According to expert estimates, FDI flows to developed countries have crimped by 27 percent to $557 billion, while investments in developing countries have maintained a steady growth of 2 percent. As a result, the influx of investments to developing countries (54 percent in 2018) exceeded the volume of investments into the developed countries. Experts explain this trend by the growing share of FDI going into the Asian economies. They also view FDI as the most sustainable source of funding for developing countries exceeding the money sent home by migrants living and working abroad. The bulk of this investment goes into the services and industrial sectors (chemical and food).

“Raw materials are playing a second fiddle here,” Alexei Kuznetsov emphasized.

The United States remains the main attractor of investments ($252 billion), with China and Hong Kong trailing behind with $139 billion and $116 billion respectively. (UNCTAD report)

Experts explain last year’s decline in the developed nations’ investment attractiveness by the repatriation of accumulated earnings by US multinational enterprises (MNEs) following US tax reforms. According to these specialists, FDI flows have dropped by half, down to $172 billion. The biggest drop was in Switzerland and Ireland, with direct foreign investments into Britain shrinking by a hefty 36 percent to $64 billion. Whether Brexit will materially affect FDI in the long run remains to be seen though.

“One fifth of the world economy is controlled by foreign capital” (Alexei Kuznetsov)

Foreign direct investments in Russia halved from $26 billion to $13 billion, putting the country in the 20th place among FDI recipients.
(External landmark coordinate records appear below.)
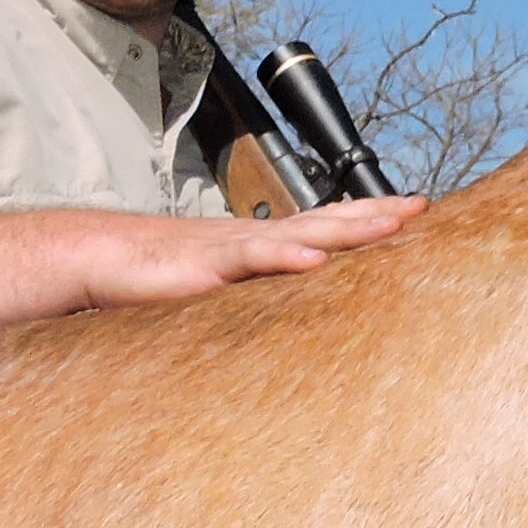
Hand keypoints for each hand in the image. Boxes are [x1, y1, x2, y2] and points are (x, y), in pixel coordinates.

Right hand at [72, 194, 413, 307]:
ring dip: (348, 230)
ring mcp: (235, 247)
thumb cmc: (160, 277)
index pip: (327, 226)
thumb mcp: (222, 289)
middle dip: (376, 216)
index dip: (369, 220)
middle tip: (422, 210)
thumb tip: (299, 318)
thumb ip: (259, 298)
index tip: (416, 213)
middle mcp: (257, 237)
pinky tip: (315, 261)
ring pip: (302, 233)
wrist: (104, 257)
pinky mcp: (207, 265)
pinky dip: (284, 257)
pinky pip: (252, 259)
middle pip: (328, 220)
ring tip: (390, 226)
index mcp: (264, 243)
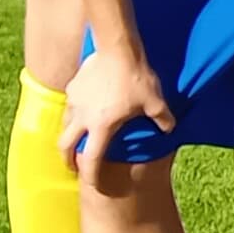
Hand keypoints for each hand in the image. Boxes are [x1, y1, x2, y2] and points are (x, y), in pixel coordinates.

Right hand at [61, 51, 177, 182]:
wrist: (118, 49)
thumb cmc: (137, 77)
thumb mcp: (155, 101)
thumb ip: (162, 119)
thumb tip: (169, 130)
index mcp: (101, 126)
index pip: (91, 159)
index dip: (91, 175)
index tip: (93, 184)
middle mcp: (82, 117)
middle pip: (64, 145)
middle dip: (67, 159)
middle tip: (73, 166)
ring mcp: (74, 101)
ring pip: (64, 124)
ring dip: (69, 135)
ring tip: (77, 139)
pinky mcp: (73, 87)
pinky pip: (70, 105)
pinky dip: (74, 114)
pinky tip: (83, 111)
Simultaneously, in 2018, FDI outflows remained largely unchanged, three times exceeding incoming investments ($36 billion).

UNCTAD analysts believe that this could be due more to the de-offshorization of the Russian economy than the sanctions policy. Thus, moving Russian companies registered in Cyprus back to Russian jurisdiction inevitably results in a decline in foreign investment figures.